Como instrumento indispensable para sus originales investigaciones, contaba don Alfonso con una espléndida biblioteca particular y un fichero que llegó a ser mítico. Bastaba visitarlos, observar su ordenado desorden, ver al maestro trabajar y desenvolverse en ellos, para darse cuenta de que estábamos ante una especie de alquimista de la historia del derecho. Un constructor de hipótesis, teorías, explicaciones y propuestas sobre las más variadas figuras e instituciones jurídicas vistas desde su perspectiva histórica. O quizás un «guerrillero», como le he oído decir a uno de sus colegas, porque no se conformaba con la interpretación tradicional y buscar siempre otra nueva. Algunas veces, pocas, se equivocaba. Ejemplo de ello fue atribuirle a Juan de Solórzano y Pereira la paternidad de Recopilación de las Leyes de los Reinos de las Indias, pretendiendo enmendarle la plana a Juan Manzano y Manzano, quien la atribuyó acertadamente a Antonio de León Pinelo, como recientemente ha demostrado el hallazgo que Ismael Sánchez-Bella ha hecho de la perdida recopilación pineliana. Pero en la mayoría de los casos, García-Gallo acertaba. Y lo que es más importante, abría nuevos caminos de investigación. Todos reconocemos hoy día que a este rasgo de su personalidad intelectual le debe la historiografía jurídica española los mejores análisis que se han hecho en la segunda mitad de nuestro siglo en torno a la orientación y el método que deben seguirse para estudiar la historia del derecho en nuestro país. Fue él quien -con motivo de una reunión científica que celebraba el centenario del nacimiento de Eduardo de Hinojosa- replanteó el problema metodológico y estimuló a sus colegas para trabajarlo, mediante la presentación de una ponencia hoy convertida en clásica monografía. Me refiero, por supuesto, a Historia. Derecho. Historia del Derecho, publicada en el AHDE, en 1952.

Quiero destacar también una de las cualidades que, como mujer que soy, encontré siempre en el maestro García-Gallo: su tendencia al feminismo. En efecto, aunque don Alfonso tuvo muchos discípulos hombres, algunos de ellos ahora historiadores del derecho de primera línea, no temo equivocarme si digo que en un lugar muy especial, tanto en sus empeños como en su corazón, estuvieron siempre sus alumnas. Ese feminismo, al parecer insólito en un hombre en el cual, desde un punto de vista personal, se tipificaban los rasgos más característicos de la tradición española, lo comenté con él en varias ocasiones y siempre me contestó lo mismo: «Tengo cinco hijas, todas abogadas, todas inteligentes, estudiosas y bien situadas profesionalmente. ¿Por qué habría de dudar de la total igualdad de los sexos?» Eso quizás explica que entre sus discípulos más amados estuvieran, en España, la doctora Ana Barrero y su propia hija, Concepción García-Gallo, quienes continúan sus pasos en los ámbitos de la Historia del Derecho que le fueron más queridos: el castellano y el indiano. Y en América, Gisela Morazzani, de Venezuela. Y María del Refugio González y yo misma, quienes vinimos de México a Madrid, movidas por la lectura previa de sus obras sobre fuentes e instituciones de Derecho Indiano.

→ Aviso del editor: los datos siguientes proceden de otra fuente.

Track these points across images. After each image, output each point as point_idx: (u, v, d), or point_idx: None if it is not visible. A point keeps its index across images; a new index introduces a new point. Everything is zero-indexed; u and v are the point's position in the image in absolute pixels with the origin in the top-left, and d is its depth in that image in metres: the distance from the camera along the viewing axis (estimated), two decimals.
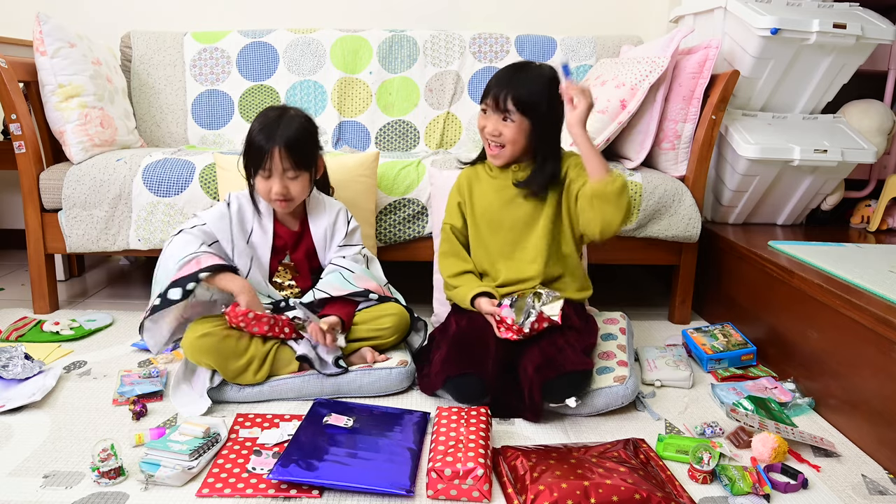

En estas páginas, un poco deshilvanadas quizás, he intentado destacar los rasgos más sobresalientes de la personalidad de don Alfonso, desde la óptica de una alumna que estuvo junto a él dos largos años intentando aprovechar todas sus enseñanzas en la cátedra. Y de una amiga que lo fue hasta el momento de su muerte. Con estas credenciales, creo, puedo afirmar que Alfonso García-Gallo fue un hombre íntegro, vital y entusiasta en todos sus empeños, que fueron muchos, y que se caracterizó por la integridad y la coherencia entre su pensamiento y su actuación. También un investigador original, inteligente, acucioso y exhaustivo que dejó una obra ingente en las disciplinas que con tanto acierto cultivó. Y un maestro sabio, generoso y comprometido que ofreció a sus discípulos lo mejor de su tiempo y de su talento. Solo me resta añadir que aprendí de él algo que no se aprende en la cátedra: la capacidad de compromiso con la labor que se realiza y el orgullo de hacerla lo mejor posible.